Oil price: China's demand is back on track, but its Forex reserves have been falling


China's manufacturing PMI -July
China's manufacturing PMI, Purchasing Managers Index, rose by 0.4%, according to the National Bureau of Statistics of China, in August with respect to that of July, although it is still below the threshold, implying the economic headwinds that China encountered since June.

Despite the encouraging statistics as far as manufacturing is concerned, the Chinese media says that its Forex reserves dropped to $3.0549 trillion in August, something that is blamed on the surge in the strength of dollar and the depreciation of the Chinese yen and other currencies such as euro and the British pound: the reserves, the largest on the planet,  have fallen by $49.2 billion since July, which is a drop of 1.58%.

China has been imposing random lockdowns whenever there is an outbreak of Covid-19 and sticking to a rigid Zero-Covid policy; although it successfully managed the spread of the disease, the steps have taken its toll on the economy; the Manufacturing PMI shows the impact on its economy in the recent months.

In line with the rising industrial activities, the power consumption has been steadily increasing in China as well. Although the growth of the world's second largest economy is far from what it used to be, there are signs it is back on track despite the recession fears in the West.

China - along with India - has been buying Russian oil and gas at an accelerated rate, much to the irritation of the West. The data from the National Bureau of Statistics clearly shows that the imports of gas, oil and even coal are on the rise as the cold, winter months are approaching. 

China oil imports
The crude oil imports by China suffered a significant drop in May when the former was forced to bring in lockdowns in major industrial cities in order to curb the spread of a critical outbreak of Covid-19. During the period of June to July, however, it slowly recovered, reflecting the success in keeping the spread of the infections at bay.

Chinese natural gas imports

China's imports of natural gas have gone up as well since June; in May, due to the lockdown, it also clearly suffered a drop.

China's imports of natural gas

China's coal imports, however, have not been aggressive enough despite the perception to the contrary: last year, China was forced to look for coal sources as an urgent need, when there was a severe winter that in turn increased the demand for power; it even started cracking down hard on those who hoarded the commodity for excess profiteering that bordered on wanton exploitation in a national emergency; China, along with most global economic powers, finds it difficult to turn the back on coal as yet, despite the climate commitments made in public to do so due to obvious ground realities.

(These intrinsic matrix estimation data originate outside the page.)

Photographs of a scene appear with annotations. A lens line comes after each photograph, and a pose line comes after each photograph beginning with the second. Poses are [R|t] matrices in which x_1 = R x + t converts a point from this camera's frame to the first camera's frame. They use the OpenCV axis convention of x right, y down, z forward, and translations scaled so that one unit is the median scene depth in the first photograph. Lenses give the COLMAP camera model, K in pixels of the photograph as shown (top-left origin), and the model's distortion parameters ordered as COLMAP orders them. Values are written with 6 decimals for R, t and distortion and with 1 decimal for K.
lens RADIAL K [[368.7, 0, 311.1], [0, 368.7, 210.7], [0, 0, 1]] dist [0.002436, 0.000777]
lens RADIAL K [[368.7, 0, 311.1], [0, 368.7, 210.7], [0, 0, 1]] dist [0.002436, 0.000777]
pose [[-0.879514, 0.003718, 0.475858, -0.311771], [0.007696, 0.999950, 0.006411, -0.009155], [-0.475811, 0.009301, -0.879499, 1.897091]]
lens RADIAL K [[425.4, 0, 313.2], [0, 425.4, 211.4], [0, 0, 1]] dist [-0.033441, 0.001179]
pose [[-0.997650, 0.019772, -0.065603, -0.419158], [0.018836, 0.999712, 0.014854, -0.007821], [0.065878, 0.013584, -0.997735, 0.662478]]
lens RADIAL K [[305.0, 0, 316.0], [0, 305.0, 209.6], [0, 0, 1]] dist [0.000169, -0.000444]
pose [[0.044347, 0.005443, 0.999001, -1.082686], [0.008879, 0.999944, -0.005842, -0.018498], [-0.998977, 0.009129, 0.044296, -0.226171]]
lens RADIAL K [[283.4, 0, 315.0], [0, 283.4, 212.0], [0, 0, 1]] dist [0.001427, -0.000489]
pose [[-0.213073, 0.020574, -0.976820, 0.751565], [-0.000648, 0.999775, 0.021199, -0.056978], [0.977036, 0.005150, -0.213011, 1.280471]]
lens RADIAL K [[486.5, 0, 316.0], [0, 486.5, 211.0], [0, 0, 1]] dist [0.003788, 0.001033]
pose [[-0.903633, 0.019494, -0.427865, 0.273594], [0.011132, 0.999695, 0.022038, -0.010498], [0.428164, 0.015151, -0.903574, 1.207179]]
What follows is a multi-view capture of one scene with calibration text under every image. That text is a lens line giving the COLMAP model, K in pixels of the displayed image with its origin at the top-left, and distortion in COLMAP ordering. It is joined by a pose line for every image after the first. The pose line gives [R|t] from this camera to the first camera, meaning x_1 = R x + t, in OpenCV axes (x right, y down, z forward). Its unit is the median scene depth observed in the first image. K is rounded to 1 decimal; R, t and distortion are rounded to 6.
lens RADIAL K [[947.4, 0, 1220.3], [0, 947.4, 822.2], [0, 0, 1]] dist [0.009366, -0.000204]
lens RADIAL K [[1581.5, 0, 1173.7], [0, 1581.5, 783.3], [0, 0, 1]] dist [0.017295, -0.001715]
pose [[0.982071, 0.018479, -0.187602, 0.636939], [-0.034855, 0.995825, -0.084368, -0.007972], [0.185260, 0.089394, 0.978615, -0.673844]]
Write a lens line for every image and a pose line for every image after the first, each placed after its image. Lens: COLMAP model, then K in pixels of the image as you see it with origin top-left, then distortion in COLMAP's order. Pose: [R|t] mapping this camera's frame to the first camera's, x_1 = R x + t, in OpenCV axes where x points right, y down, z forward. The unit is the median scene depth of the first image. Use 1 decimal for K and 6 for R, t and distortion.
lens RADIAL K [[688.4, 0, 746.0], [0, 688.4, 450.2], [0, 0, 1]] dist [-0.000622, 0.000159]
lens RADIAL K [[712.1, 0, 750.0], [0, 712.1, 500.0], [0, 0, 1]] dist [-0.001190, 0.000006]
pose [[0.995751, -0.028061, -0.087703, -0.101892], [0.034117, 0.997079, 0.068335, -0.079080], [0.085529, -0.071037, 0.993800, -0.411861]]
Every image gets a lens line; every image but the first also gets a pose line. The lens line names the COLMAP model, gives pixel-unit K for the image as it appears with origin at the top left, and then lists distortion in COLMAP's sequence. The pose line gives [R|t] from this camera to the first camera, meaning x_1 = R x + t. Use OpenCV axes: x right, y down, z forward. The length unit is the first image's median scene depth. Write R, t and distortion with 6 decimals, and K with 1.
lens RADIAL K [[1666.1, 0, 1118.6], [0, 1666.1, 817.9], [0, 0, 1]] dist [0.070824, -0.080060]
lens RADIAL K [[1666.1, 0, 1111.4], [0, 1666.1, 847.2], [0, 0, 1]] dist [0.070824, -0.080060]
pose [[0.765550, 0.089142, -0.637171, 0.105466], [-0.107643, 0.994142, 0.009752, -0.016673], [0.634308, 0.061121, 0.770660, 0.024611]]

In short, China is still buying fossil fuels despite the economic challenges at home and geo-political challenges beyond its borders. In this context, the demand for the fossil fuels may remain relatively steady despite the recession fears across the globe. 

Oil prices has been falling since markets opened on Thursday and as of 11:00 GMT, WTI, Brent and LNG, liquified natural gas, recorded $81.48, $87.52 and $7.79 respectively. 

The substantial fall in LNG accounts for a similar fall in the price of crude oil, as the former decelerates the industrialists turning to crude oil as a substitute in order to keep the energy bills low - and survive. 

The fall in price of LNG, despite the obvious supply woes that stem from the random Russian mischief making in the sector, is worrying for the investors. It implies that the fears of recession are not just impulsive.